The Big Pickup

Albany’s annual spring cleaning event provided me with a great opportunity to do something out of the ordinary with my grandson this weekend while performing a small act of service for the community.  Porter (almost 2) and I showed up at Simpson Park Saturday morning prepared to pick up litter or do whatever we were told.  Porter has been introduced to the world of work by way of a backpack he occupies while his parents or grandparents are mowing the lawn, tending flowers, or, at least on one occasion, cutting wood.  He has great supervisory experience.
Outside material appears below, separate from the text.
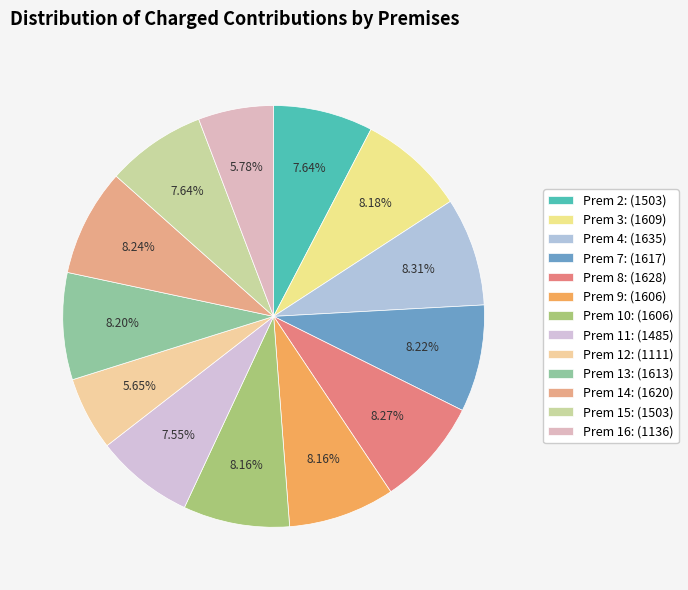

How many segments does this pie chart have?

13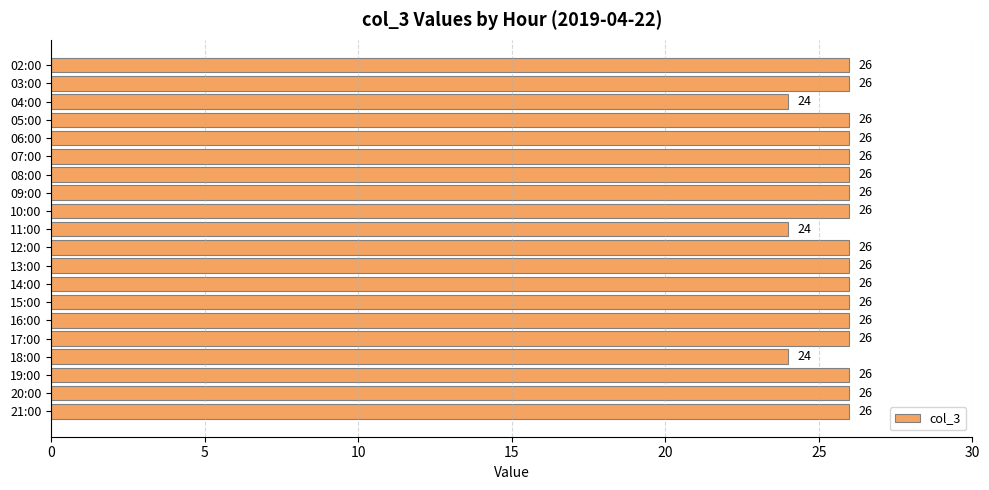

How many data points are less than 26?

3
We chose to help out with cutting back blackberry bushes along the trail next to Cox Creek and Talking Water Gardens after receiving good instructions from a local school science teacher.  Porter quickly decided I could do better work if I let him get down to play on the Garden side of the trail.  I was a little surprised at how good he was for the two hours I spent cutting and piling blackberry brush.  Porter found his own snacks in the backpack and entertained himself by eating, watching grandpa work, and occasionally wandering down into the wetlands (dry at the moment).
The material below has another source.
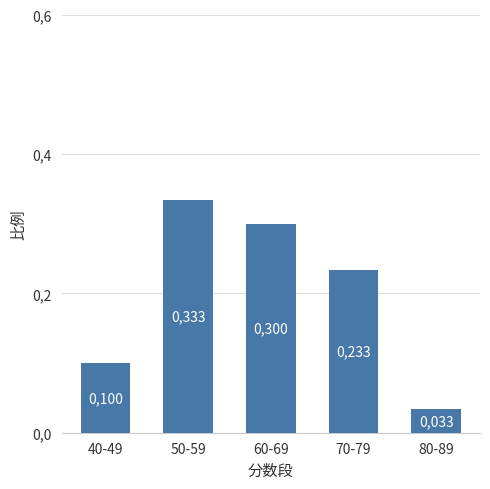

List the labels in order of value, smallest first.

80-89, 40-49, 70-79, 60-69, 50-59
The Big Pickup is, to me, another example of the healing power of service.  It is so easy to become absorbed or distracted by the demands of everyday life or the countless entertainment options most of us enjoy that it’s easy to forget about the greater community and the satisfaction we can earn by simply lending a hand.  I find that whenever I’m feeling down or fatigued the chance to be of service to someone always seems to make me feel better.  My problem is that the good feelings are too easily overwhelmed by the dread associated with taking on another obligation.  This weekend was a good reminder that the obligations are often what make life worthwhile.  Porter will soon forget his morning outing, but I never will.

I appreciate all the hard work that went into organizing the Pickup and the many hours of labor contributed by people throughout the community.  I met some nice people from Betaseed and got a chance to chat with Mayor Konopa, who was registering participants.  Heather Slocum, Marilyn Smith, Lynn Hinrichs, Rick Barnett, Kim Kagelaris, Ron Humphries, Tom Ten Pas, Mary Gaeta, and Bret Johnson were all major contributors to organizing this year’s event and making it successful.  The purpose of the Big Pickup is to do some cleaning and focus on the importance of keeping Albany an attractive place.  I was glad to be a small part of that and even happier for a few hours in the sun with Porter.